2. Some things to try yourself
I am NOT a therapist who specializes in childhood anxiety, obviously, so I don’t want to dive too deeply into coping strategies and advice for the second challenge, beyond two very top-level things that popped into my head while reading your letter.
First: A book recommendation I’ve found super helpful, Freeing Your Child From Anxiety by Tamar Chansky. It’s a super-comprehensive look at childhood anxiety, panic disorders, OCD, phobias, you name it.
Second: It sounds like she is given a LOT of choices throughout the day regarding food, and is pretty much allowed to set her own dinner menu and decide exactly what she wants to eat. Try stopping that. Stop asking her what she “wants” to eat altogether. This might be triggering this mental tug-of-war (and thus, rising anxiety levels) over the fact that she really DOES want a hot dog, but feels like she shouldn’t want a hot dog.
3. Don’t be a short-order cook
Don’t short-order cook for her at dinner (i.e., she rejects what you’ve made, you rush back into the kitchen to get her an all-fruit plate or other “acceptable” food), and simply make the same “healthy” food choices for her that you do for your own dinner. If she doesn’t want to eat the family dinner, that’s okay. (AKA the Satter Division of Responsibility.) No pressure. “You don’t have to eat but please stay here and talk to us, okay?” And then you and your partner/spouse model healthy eating habits where you openly enjoy what you’re eating without guilt.
4. Help her limit her choices
The same goes for the other meals and her snacks — don’t interrogate her into making a decision between ALL THE FOOD OPTIONS, but try making more food decisions on her behalf for awhile and see if that takes some of the mental pressure off of her. You make the food and offer it at set times throughout the day (no more “are you hungry? do you want a snack now? what about now?”), she decides if she wants to eat it. If she decides she doesn’t, don’t immediately run through your fridge contents in hopes of finding something else. (And thus, forcing her back into a stressful mental place where she feels compelled to evaluate each and every offering as “healthy” or “unhealthy.”)

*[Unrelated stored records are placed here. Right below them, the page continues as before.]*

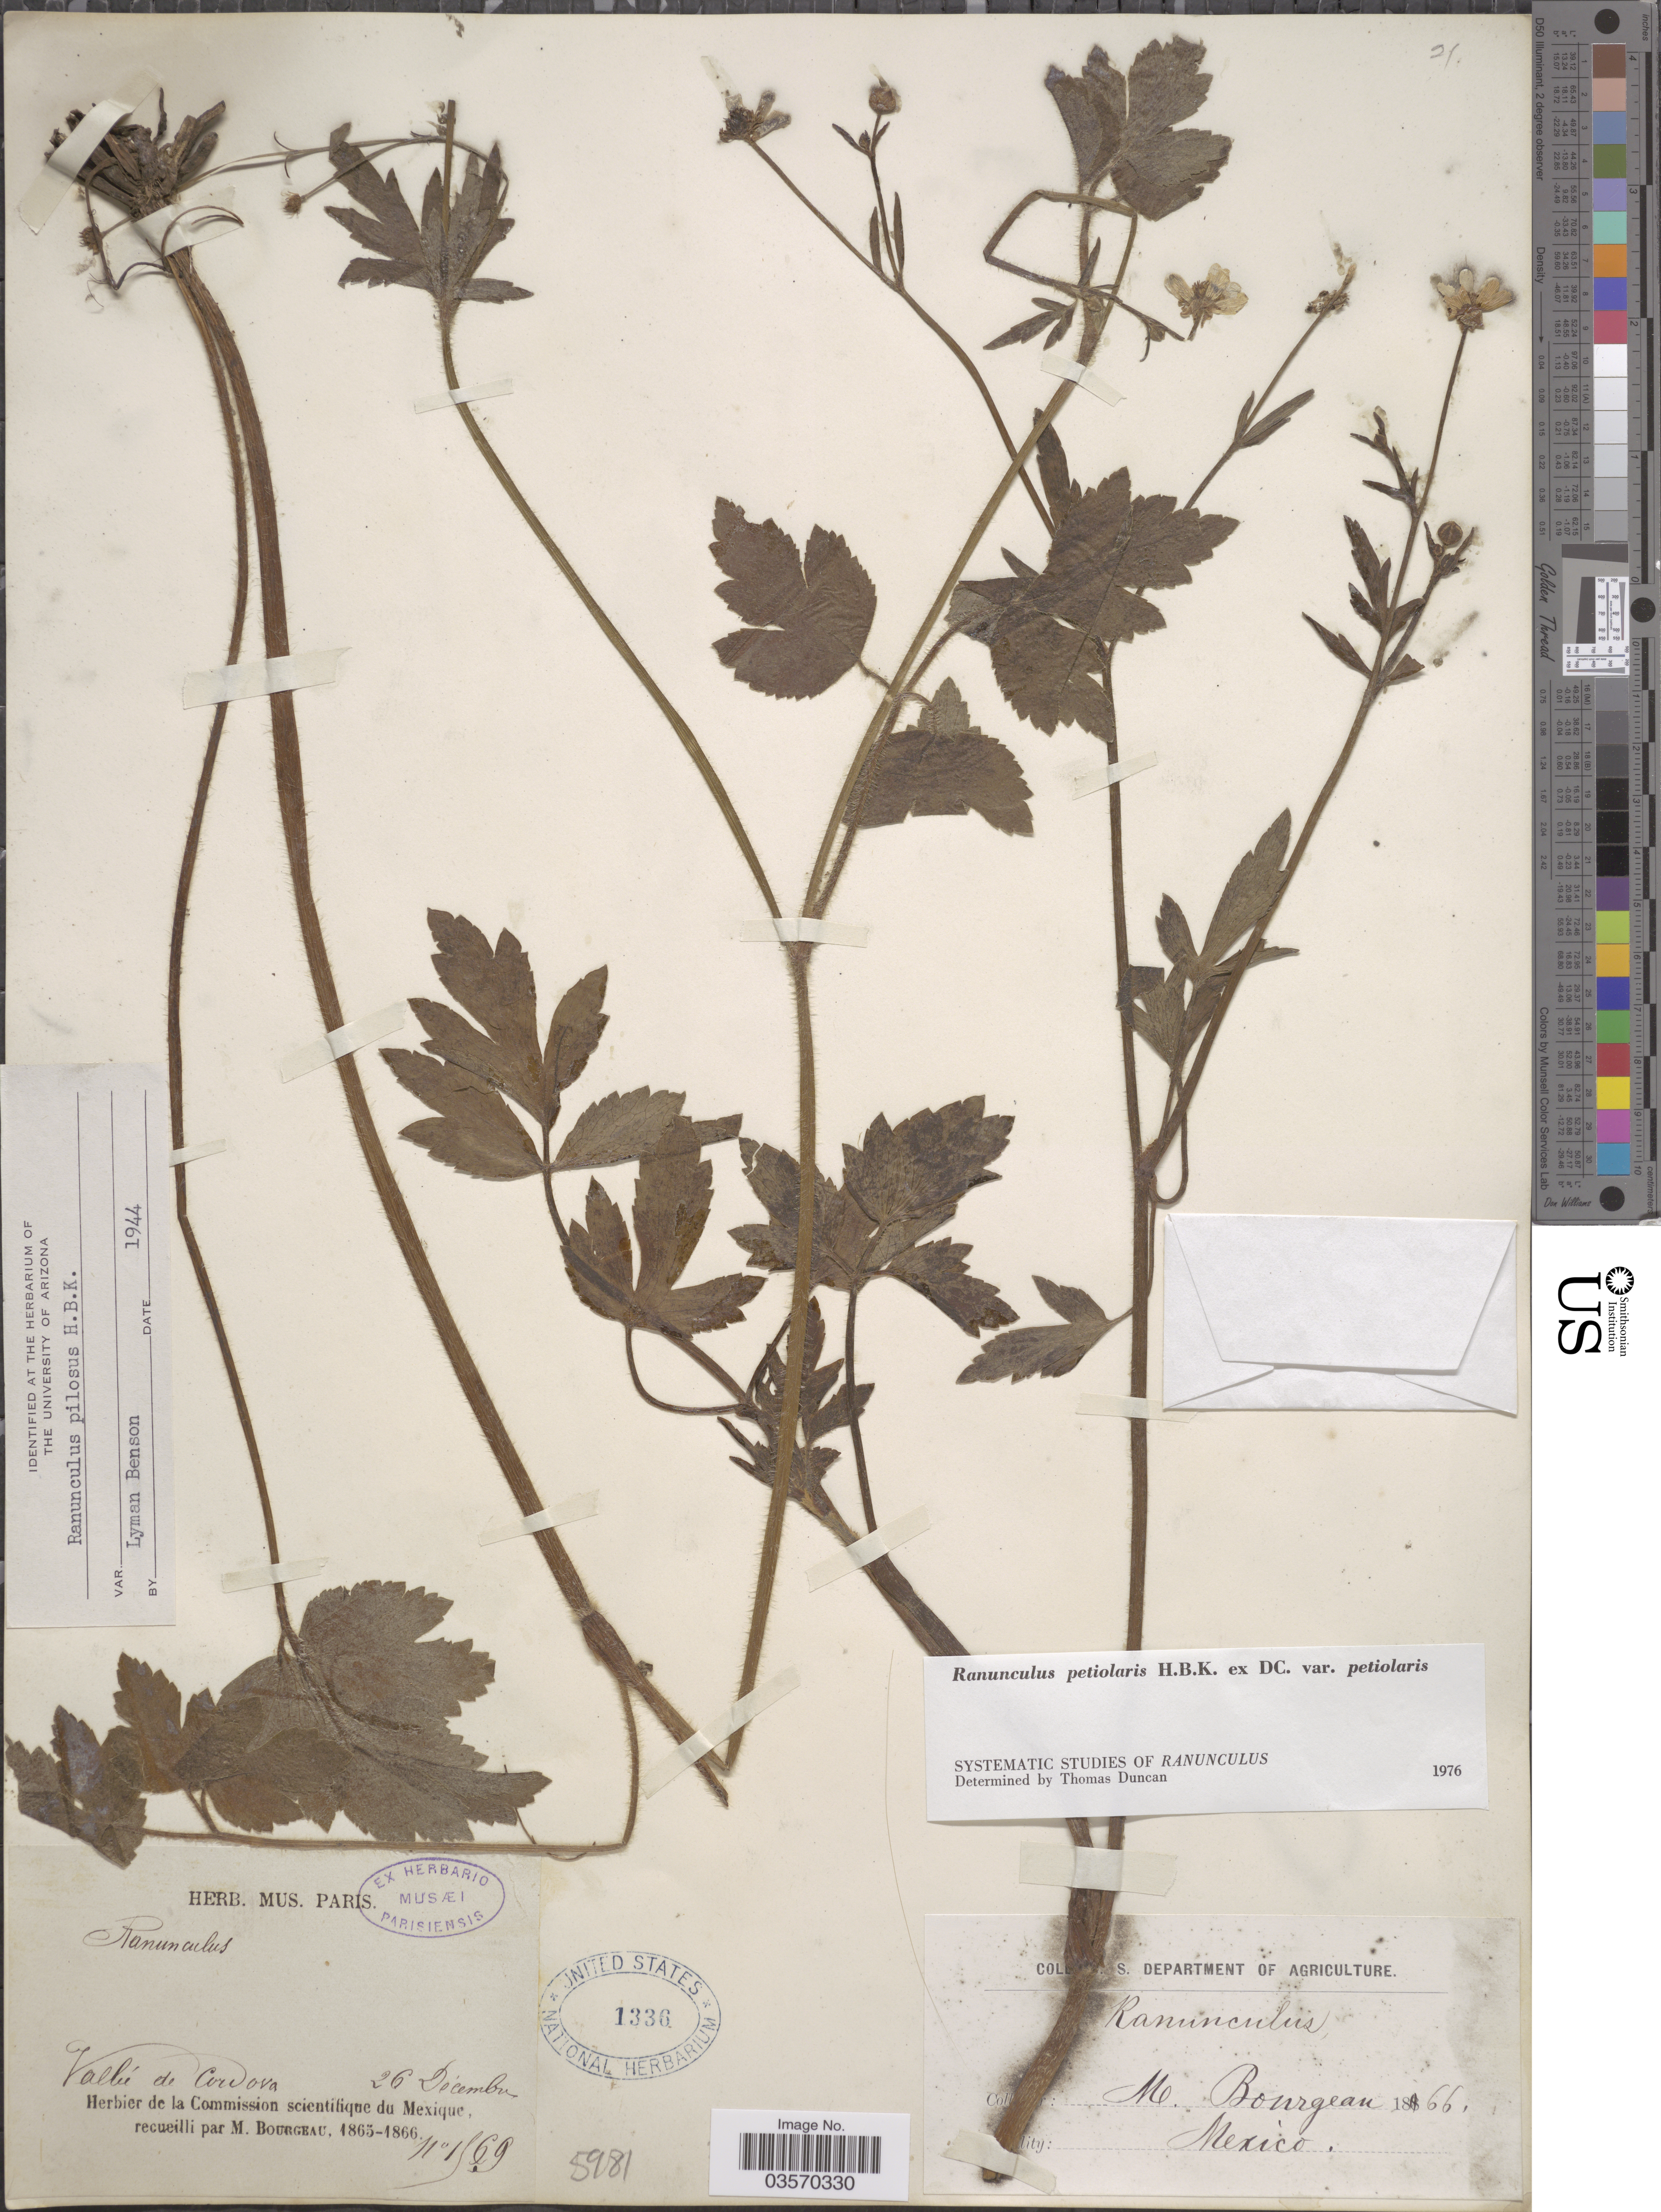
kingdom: Plantae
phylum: Tracheophyta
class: Magnoliopsida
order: Ranunculales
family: Ranunculaceae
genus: Ranunculus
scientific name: Ranunculus petiolaris var. petiolaris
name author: Kunth ex DC.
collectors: M. Bourgeau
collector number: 1569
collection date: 1866-12-26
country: Mexico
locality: Vallée de Cordova.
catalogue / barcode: US 1336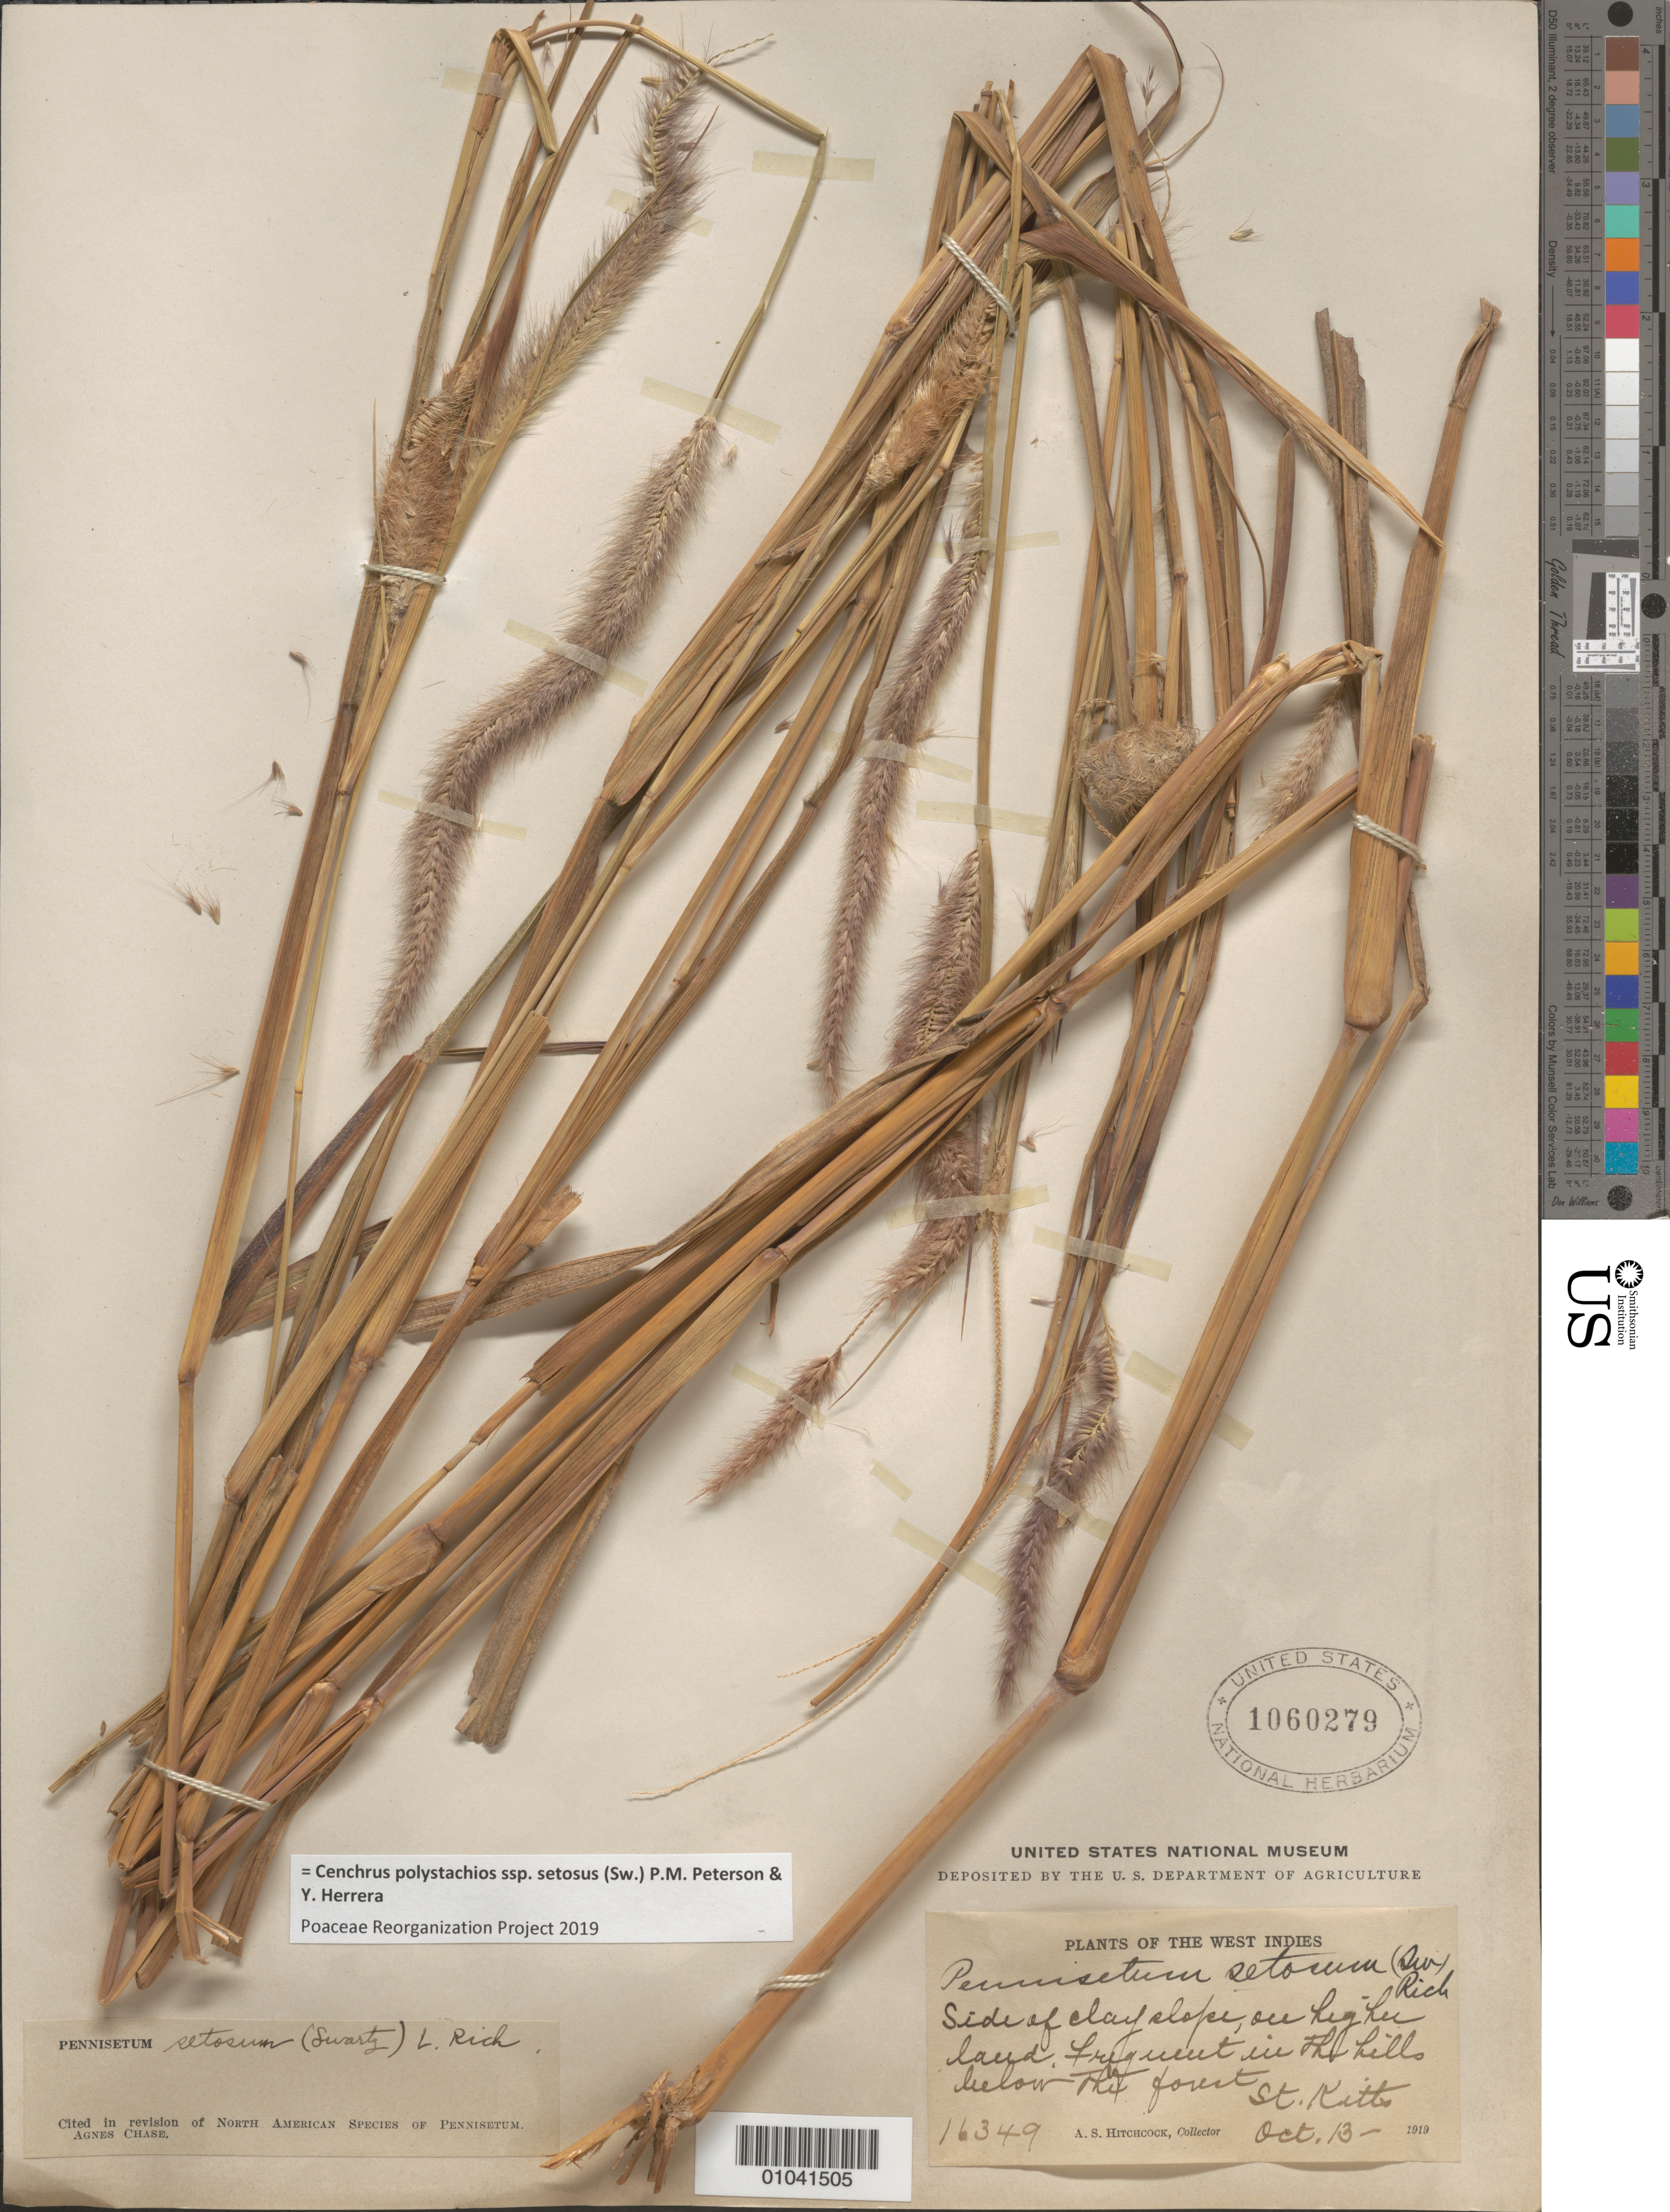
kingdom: Plantae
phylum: Tracheophyta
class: Liliopsida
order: Poales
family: Poaceae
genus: Cenchrus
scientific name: Cenchrus polystachios subsp. setosus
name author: (Sw.) P.M. Peterson & Y. Herrera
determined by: Poaceae Reorganization Project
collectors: A. S. Hitchcock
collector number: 16349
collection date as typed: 13 Oct 1919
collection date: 1919-10-13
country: St. Christopher-Nevis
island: St. Christopher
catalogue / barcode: US 1060279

5. Consider a Healthy Snack Drawer
If the mere act of offering her food/meals/snacktimes continues to seem SUPER stressful for her, you could also try giving her a designated “healthy snack drawer” in the fridge. Empty out a produce drawer and fill it with wholesome, healthy snacks like fruit, cut-up veggies in portioned baggies or containers, yogurts, milk boxes, cheese, homemade granola, any kind of finger food or portable snack you can think of. (Including stuff she maybe hasn’t tried before!) Tell her that you will make sure that everything in there is yummy and healthy and she is free to help herself whenever she is hungry. (Although I would still hold firm that dinner is the same as what the grown-ups eat, but at least if she rejects it you can rest easy knowing she can get a little something in her tummy in the form of a good pre-bedtime snack from the drawer.) This might help her self-regulate with less stress, with the bonus of making food/snacks kind of “fun” because it’s all completely self-serve and DIY.
But again, ask your doctor for a therapist recommendation. I think that will really help, and I hope you guys get some excellent solutions soon.